AKP'nin yukarıda bahsettiğim iktisadi ve sosyal yönelimi sürecek olmasına karşın, izlenen ekonomik sosyal politikalar, krizin sanayi, tarım ve toplumda yarattığı tahribat ve TEKEL direnişinin açtığı yol AKP'nin özelleştirme başta olmak üzere neoliberal tahribat politikalarının sınırlandırılmasına dönük çok açık olmasa da bir eğilimi ortaya çıkarmıştır. 
CHP'deki dönüşümü de bu bağlamda okumak gerekmektedir. AKP‘nin iktidar gücünü giderek arttırarak -özellikle dini muhafazakârlık temelinde- kendine özerk bir alan açma çabasının sınırlandırılması da kapitalizmin derinleşen krizi karşısında dizginsiz bir piyasacılık yerine kısmı sosyal politikaları devreye sokarak kendisine karşı gelişen tepkileri kontrol edebilmesine de en uygun aktör CHP olarak görülmektedir. 
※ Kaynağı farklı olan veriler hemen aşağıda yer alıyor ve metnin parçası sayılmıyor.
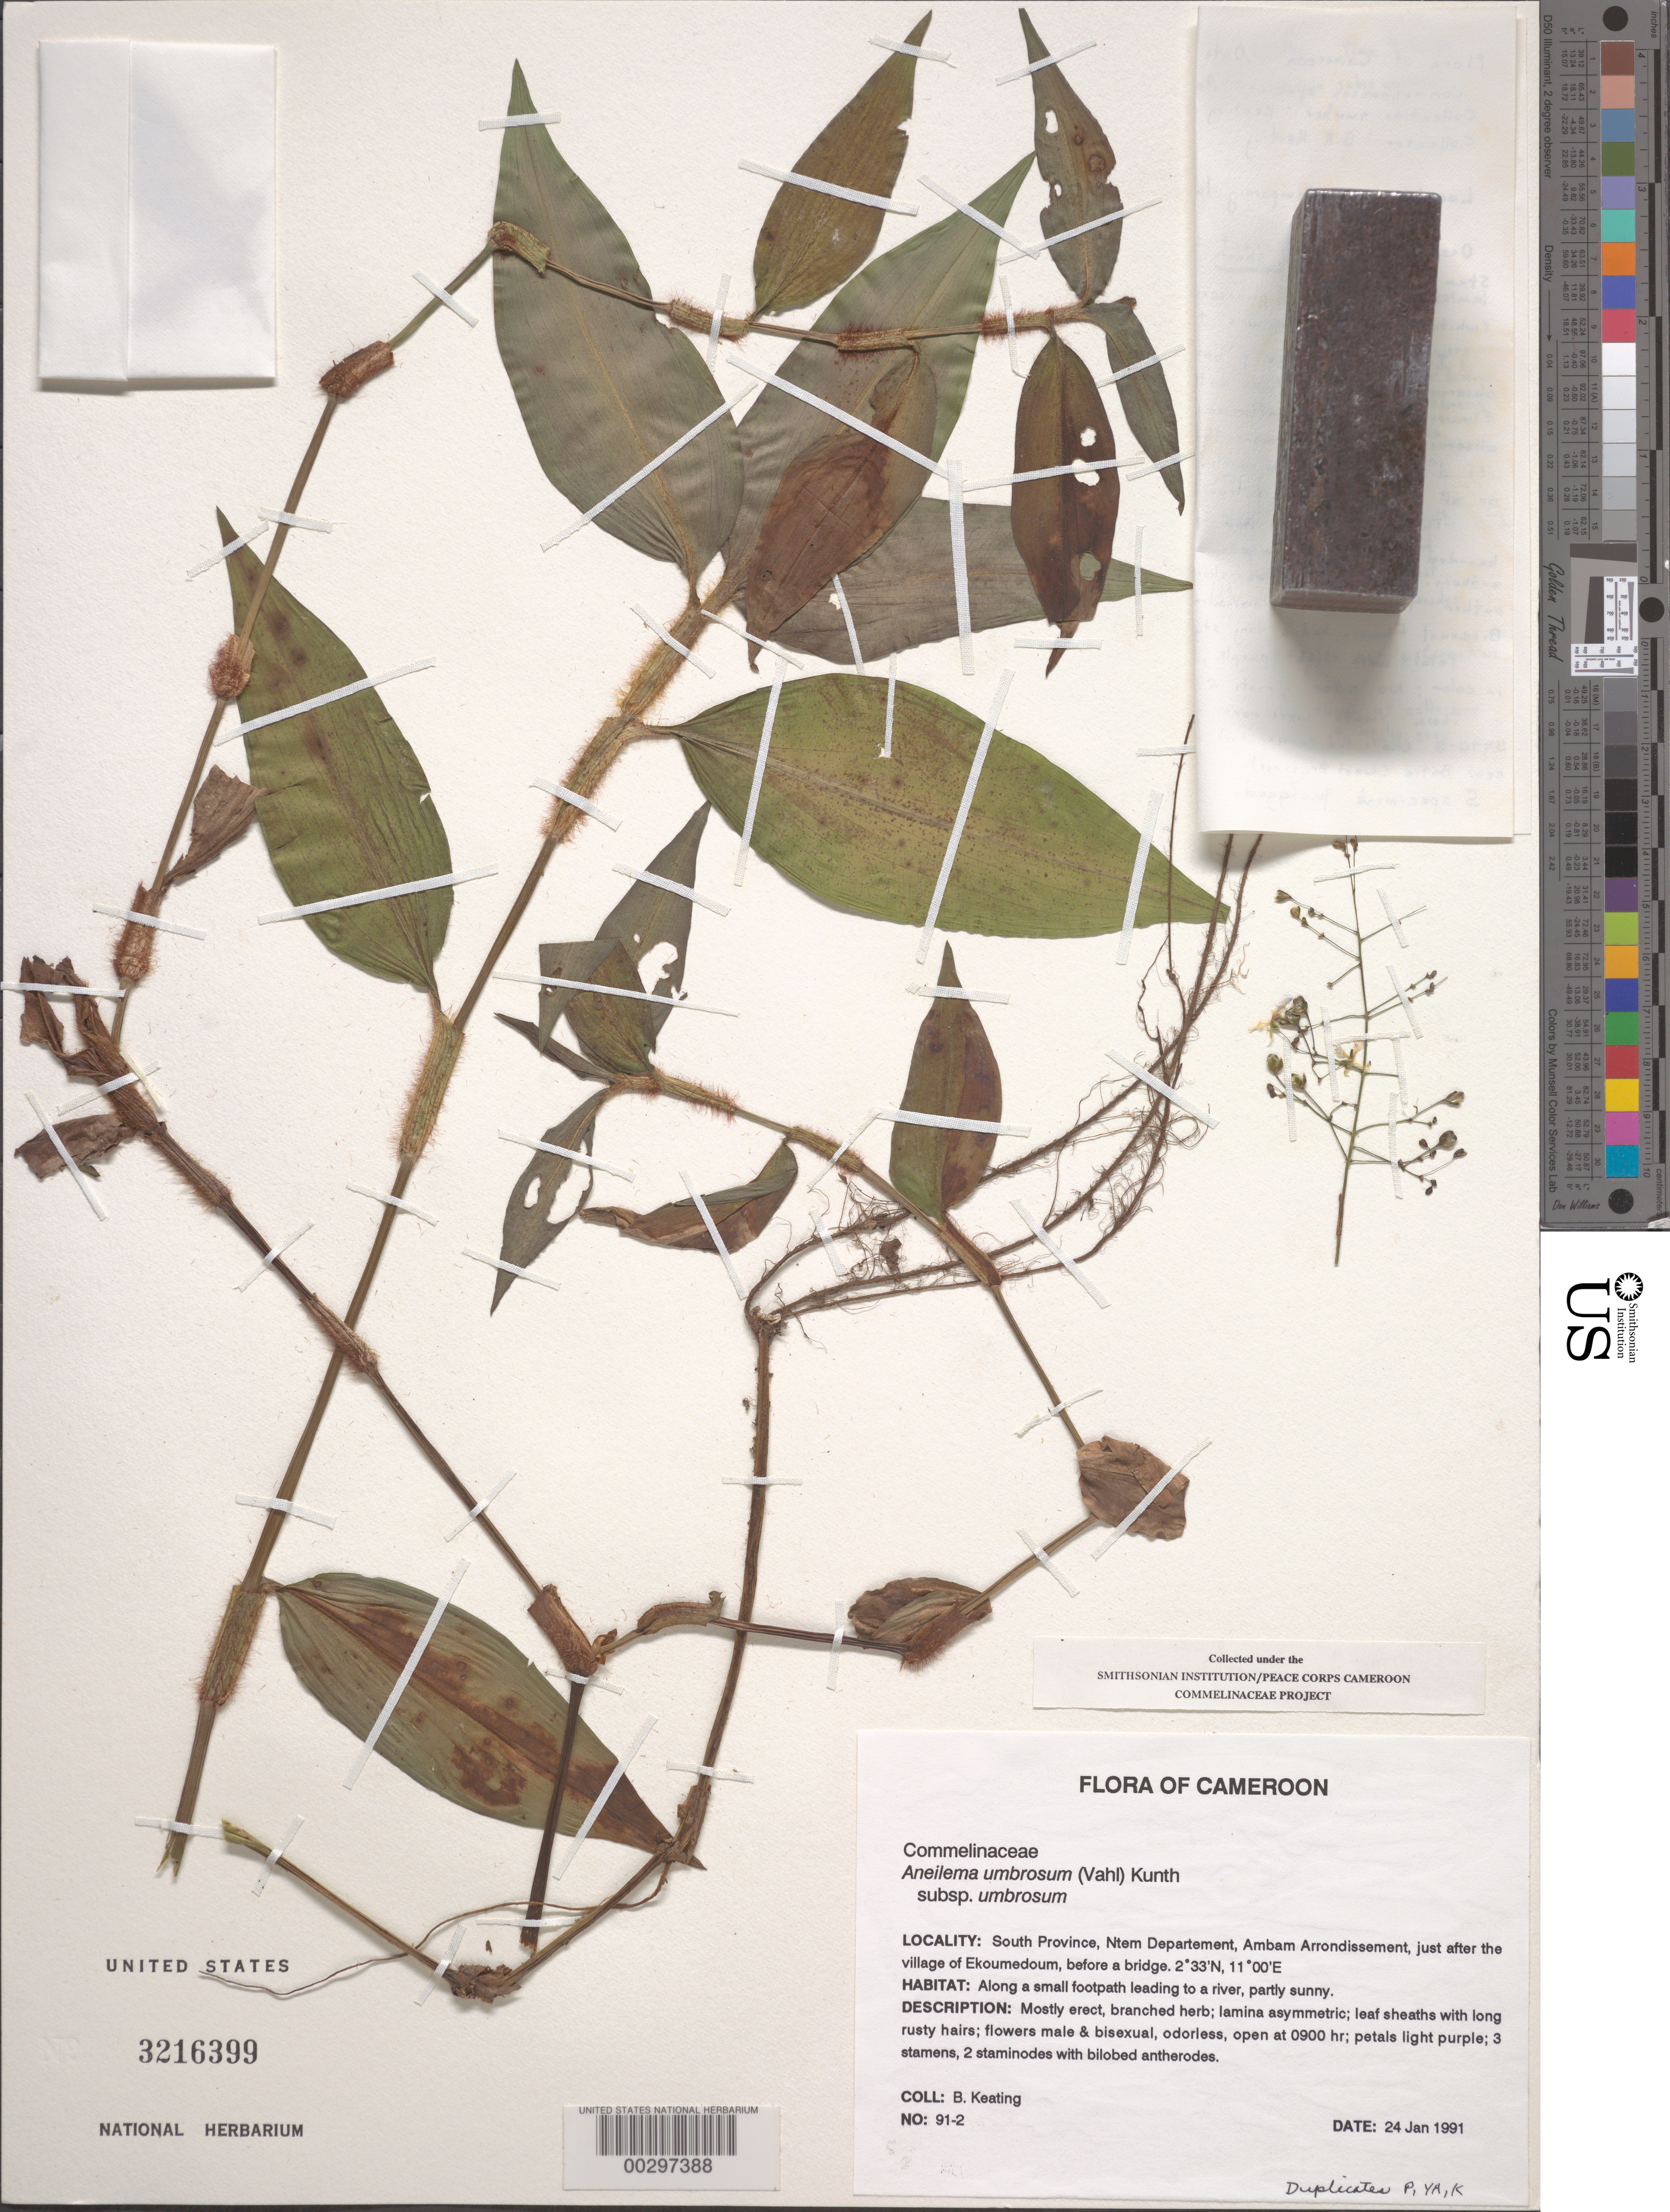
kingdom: Plantae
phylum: Tracheophyta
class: Liliopsida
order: Commelinales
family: Commelinaceae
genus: Aneilema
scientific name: Aneilema umbrosum subsp. umbrosum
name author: (Vahl) Kunth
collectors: B. Keating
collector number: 91-2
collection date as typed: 24 Jan 1991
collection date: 1991-01-24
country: Cameroon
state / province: Sud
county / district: Ntem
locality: Ntem, ambam arrondissement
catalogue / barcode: US 3216399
Milyonların işsizliği, yoksulluğu, güvencesizliği, sağlık ve eğitimin ticari bir alan olarak örgütlenmesinin etkileri ve siyaset alanının tekelci otoriter bir tarzda yeniden yapılandırılması AKP'nin gerileyişini durduramayacaktır. 

AKP'nin demokratik açılım iddiasıyla yola çıkıp, her gün karşılıklı yeni ölümleri doğuran Kürt sorununa yaklaşımda tercih ettiği yöntemlerin geleneksel faşizan yöntemlerden farklı olmadığı zaman içerisinde herkes tarafından açıklıkla görülmüştür. Meselenin allı pullu laflarla çözülemeyecek kadar derinlik ve hassasiyet gerektirdiği açığa çıkmıştır. 

Kürt sorununda şiddet ortamının diri tutularak ülkemizin sürekli olarak çift yönlü bir milliyetçi kutuplaşmaya sürüklenmesi, kardeşlik, bir arada yaşam ve silahların susması gereklerini bir kez daha önümüze koymaktadır. 

Bizce ülkemizdeki bütün sorunların çözümü, bağımsızlık, sanayileşme, kalkınma, demokratikleşme, eşitlik, özgürlük ve barışı bir bütün içerisinde ele alan toplumcu ve insan odaklı programlardan ve bu doğrultuda hep birlikte mücadele etmekten geçmektedir. 
Bizim yerimiz bu bağımsız alan olmalıdır. 

Geldiğiniz için teşekkür ediyor, yeni dönemde hepimize başarılar diliyor, saygılar sunuyorum."